Task brief:
Find the line with "Details Connected ›" in the entries below. Repeat it, every following line, and the line with "following link. https://itservices.usc.edu/vpn/)", exactly and with nothing added.

++++ Records to use ++++

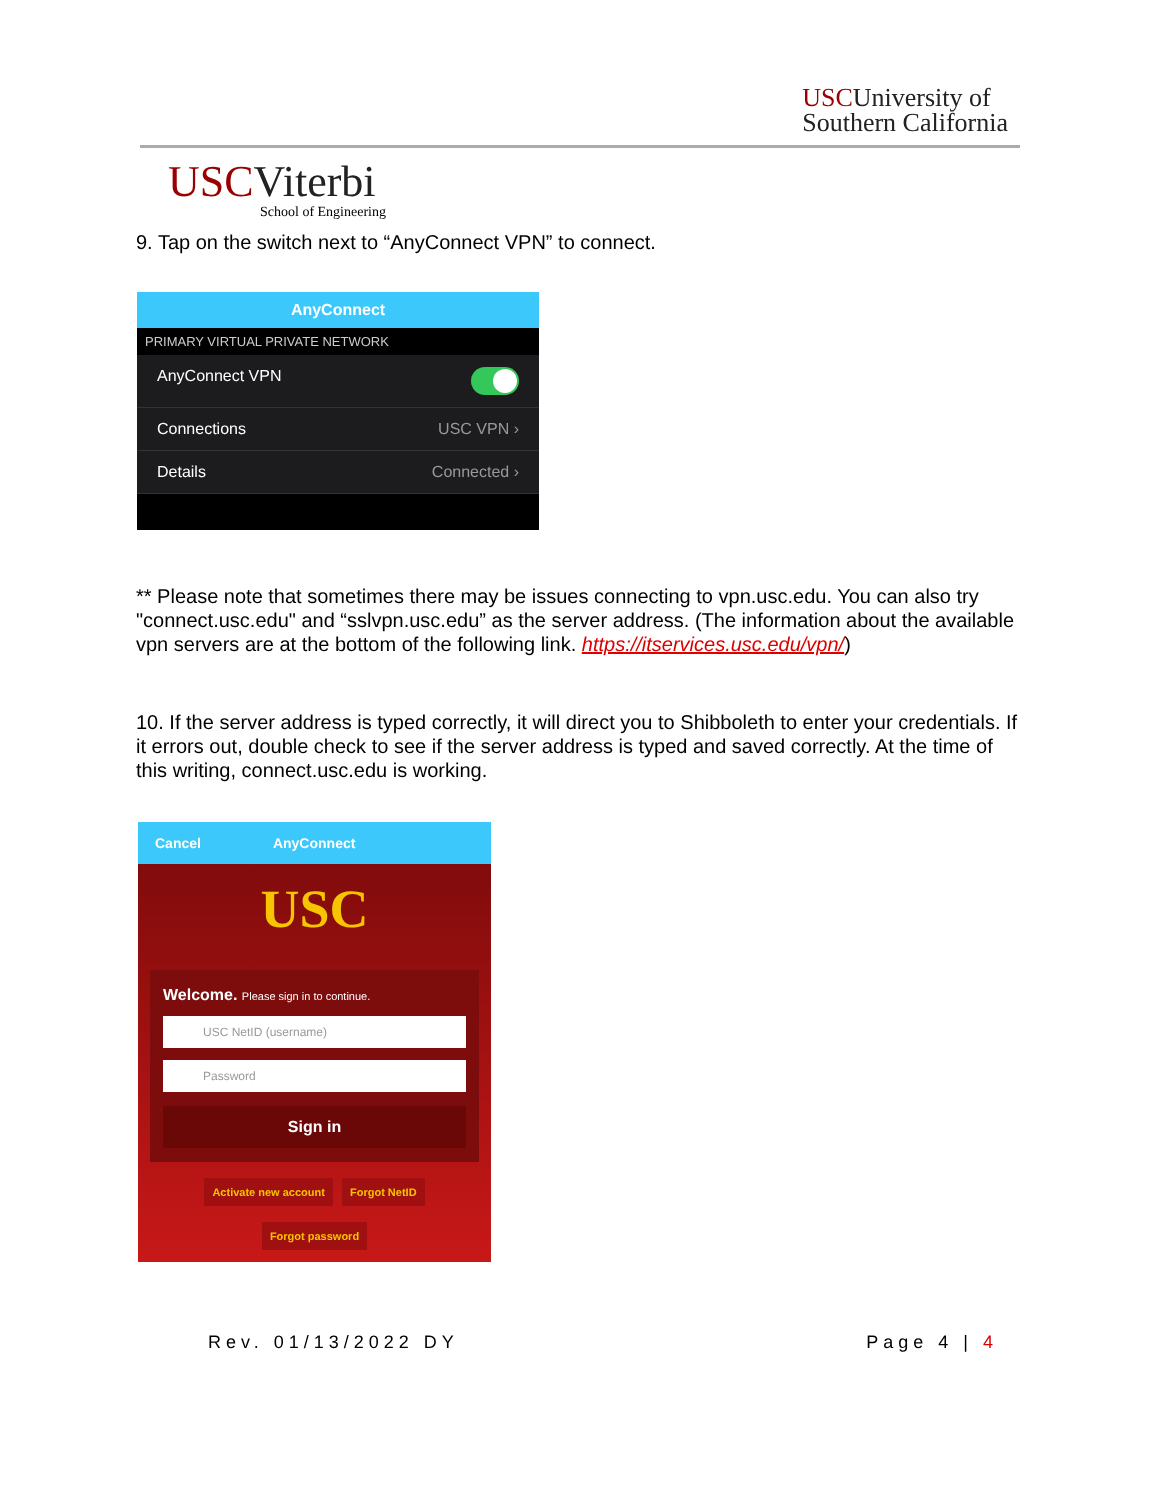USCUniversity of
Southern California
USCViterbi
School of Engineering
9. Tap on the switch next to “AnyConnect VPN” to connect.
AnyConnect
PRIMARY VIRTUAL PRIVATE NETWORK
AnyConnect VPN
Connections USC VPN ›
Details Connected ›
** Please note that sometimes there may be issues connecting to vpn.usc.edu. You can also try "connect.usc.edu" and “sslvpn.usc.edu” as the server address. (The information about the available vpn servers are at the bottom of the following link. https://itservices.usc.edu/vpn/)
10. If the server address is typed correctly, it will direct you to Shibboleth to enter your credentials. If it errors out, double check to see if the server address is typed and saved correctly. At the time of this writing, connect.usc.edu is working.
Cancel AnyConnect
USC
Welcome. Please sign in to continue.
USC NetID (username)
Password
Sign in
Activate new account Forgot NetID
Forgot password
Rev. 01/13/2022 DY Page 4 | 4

++++

Written answer:
Details Connected ›
** Please note that sometimes there may be issues connecting to vpn.usc.edu. You can also try "connect.usc.edu" and “sslvpn.usc.edu” as the server address. (The information about the available vpn servers are at the bottom of the following link. https://itservices.usc.edu/vpn/)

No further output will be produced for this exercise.